A propos des petites gouaches de Chantal Morillon

Auteur : Catherine PIANEL, août 2003

  • Chantal Morillon, Miniatures (Écritures)

J’ai découvert le travail de Chantal Morillon, en 2002, à l’occasion d’une exposition collective d’artistes contemporains icaunais au Centre du Tremblay à Fontenoy (Yonne). Face à ses grandes toiles, j’ai su d’emblée que j’avais sous les yeux l’œuvre en devenir d’un véritable peintre dont la touche, la pâte picturale, l’énergie et l’authenticité m’avaient convaincu.

En 2003, à l’Atelier Cantoisel à Joigny (Yonne) où Chantal Morillon exposait en compagnie d’autres artistes, un tout récent travail m’attendait. Pour l’essentiel des œuvres présentées, d’extrêmes petits formats concentraient avec une puissance accrue toutes les qualités qui m’avaient subjuguée l’année précédente.

 Chantal Morillon est donc peintre

En témoignent quelques-uns de ses plus récents travaux que j’ai vus en 2003, aux murs de l’Atelier Cantoisel : plusieurs séries de gouaches sur crêpe de Chine dont les dimensions se réduisaient à des carrés approximatifs de 12 x 12 cm.

Que chacune de ces peintures soit toujours présentée à l’intérieur d’un boitier transparent suspendu au mur ou posé sur une table ne semble pas essentiel à la compréhension de son œuvre. Ainsi tout autre mode d’accrochage ou de présentation serait acceptable dès lors qu’il saurait préserver la peinture des attaques du temps.

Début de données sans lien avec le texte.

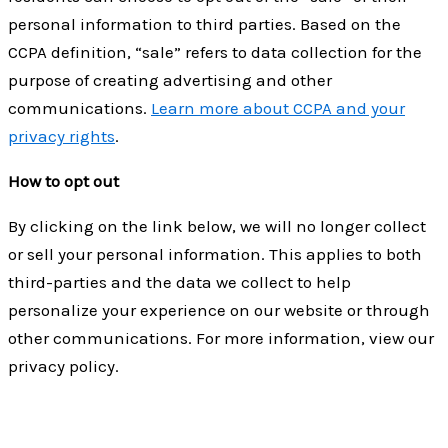
personal information to third parties. Based on the
CCPA definition, “sale” refers to data collection for the
purpose of creating advertising and other
communications.
Learn more about CCPA and your
privacy rights
.
How to opt out
By clicking on the link below, we will no longer collect
or sell your personal information. This applies to both
third-parties and the data we collect to help
personalize your experience on our website or through
other communications. For more information, view our
privacy policy.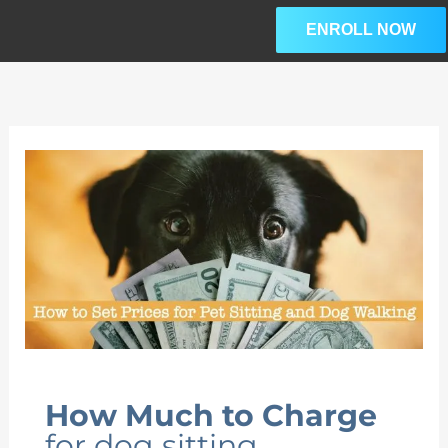
Skip
ENROLL NOW
to
content
How Much to Charge
for dog sitting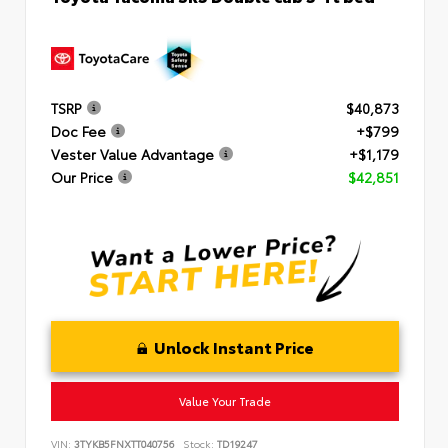
TSRP
$40,873
Doc Fee
+$799
Vester Value Advantage
+$1,179
Our Price
$42,851
Unlock Instant Price
Value Your Trade
VIN:
3TYKB5FNXTT040756
Stock:
TD19247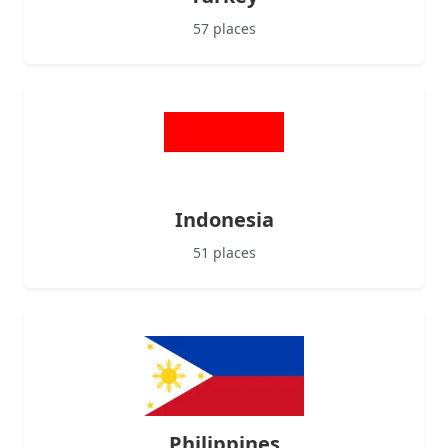
57 places
Indonesia
51 places
Philippines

L’essentiel revient donc à la peinture, qu’il s’agisse d’une gouache vue isolément ou de plusieurs juxtaposées autour de vides. L’extrême raffinement du support presque translucide de la toile minutieusement effrangée (réalisant donc un supplément de cadre) ainsi que la sophistication de la touche supposant l’utilisation de très fins pinceaux alliée à la fraîcheur presque angélique de la matière colorée légèrement déposée contribue à une sorte d’élégance que l’on pourrait qualifier de touche féminine. Et venant conforter cette première impression, la répétition consciencieuse de certains motifs figuratifs évoque parfois des thèmes délicieusement mièvres ou charmants : fleurs, plantes, arbres, oiseaux, papillons délicats. D’autres séries aux motifs géométriques rappellent des broderies de grands-mères ou quelques frises d’écolière désœuvrée.

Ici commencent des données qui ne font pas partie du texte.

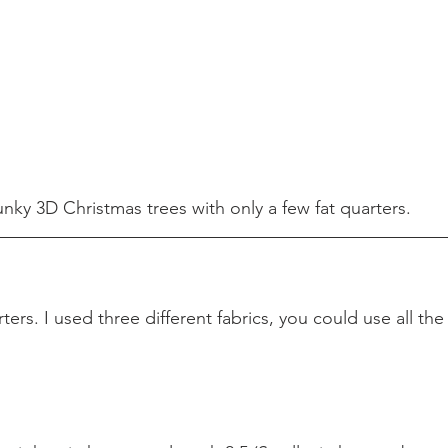
nky 3D Christmas trees with only a few fat quarters.
rters. I used three different fabrics, you could use all the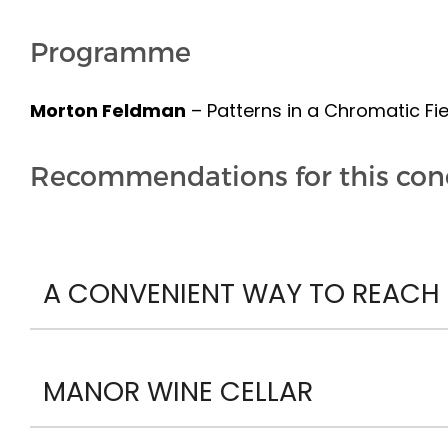
Programme
Morton Feldman
– Patterns in a Chromatic Fie
Recommendations for this con
A CONVENIENT WAY TO REACH P
MANOR WINE CELLAR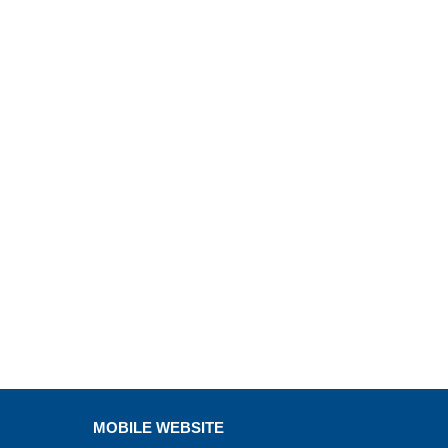
MOBILE WEBSITE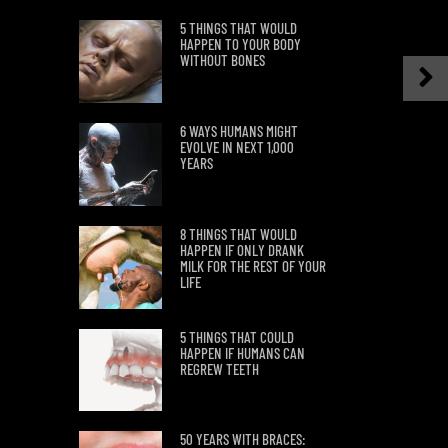
5 THINGS THAT WOULD
HAPPEN TO YOUR BODY
WITHOUT BONES
6 WAYS HUMANS MIGHT
EVOLVE IN NEXT 1,000
YEARS
8 THINGS THAT WOULD
HAPPEN IF ONLY DRANK
MILK FOR THE REST OF YOUR
LIFE
5 THINGS THAT COULD
HAPPEN IF HUMANS CAN
REGREW TEETH
50 YEARS WITH BRACES: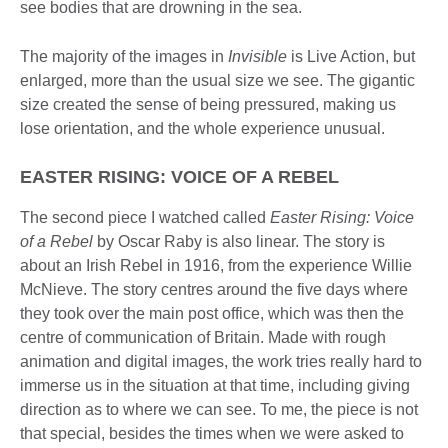
see bodies that are drowning in the sea.
The majority of the images in
Invisible
is Live Action, but
enlarged, more than the usual size we see. The gigantic
size created the sense of being pressured, making us
lose orientation, and the whole experience unusual.
EASTER RISING: VOICE OF A REBEL
The second piece I watched called
Easter
Risin
g:
Voice
of a Rebel
by Oscar Raby is also linear. The story is
about an Irish Rebel in 1916, from the experience Willie
McNieve. The story centres around the five days where
they took over the main post office, which was then the
centre of communication of Britain. Made with rough
animation and digital images, the work tries really hard to
immerse us in the situation at that time, including giving
direction as to where we can see. To me, the piece is not
that special, besides the times when we were asked to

Cependant lors d’une seconde lecture cet univers ironiquement passéiste et, surtout idyllique ou utopique, est totalement perturbé par l’observation attentive de chaque peinture, aucune ne dissimulant le tremblement du trait ou le repentir. On peut y deviner la recherche inspirée d’une idée plastique profondément ancrée dans l’exprimable et tout ce qui se veut expressionniste sans cesser d’être entièrement déterminée.

 Chantal Morillon nous fait comprendre que sa vie est sa peinture

 Côtoyant cet univers apparemment féminin ou naïf, d’autres séries véritablement hallucinatoires viennent conforter la puissance perturbatrice de l’ensemble : gouaches venant « du dessous des paupières », signes condensés, figures à la géométrie aléatoire et dépouillée jusqu’au silence, traces infinitésimales éparpillées (comme vue d’avion), ponctuations imaginaires entre les lignes horizontales, mots à mi-chemin de la lisibilité et possédant la capacité de se métamorphoser en d’autres mots. Certaines gouaches contiennent des motifs répétitifs évocateurs de notre univers quotidien usines (hommage ironique au labeur du peintre ?), paysages (hommage à l’histoire de la peinture ?), tags et jeux vidéo. D’autres séries encore restitue l’importance du dessin pour le peintre tout en affirmant la réalité quotidienne du travail créateur basé sur l’obstination, la répétition du geste, la concentration d’esprit, l’humilité salutaire et finalement, l’énergie allant jusqu’à la colère d’où surgissent de nouveaux motifs en forme de gribouillis calmes ou excédés.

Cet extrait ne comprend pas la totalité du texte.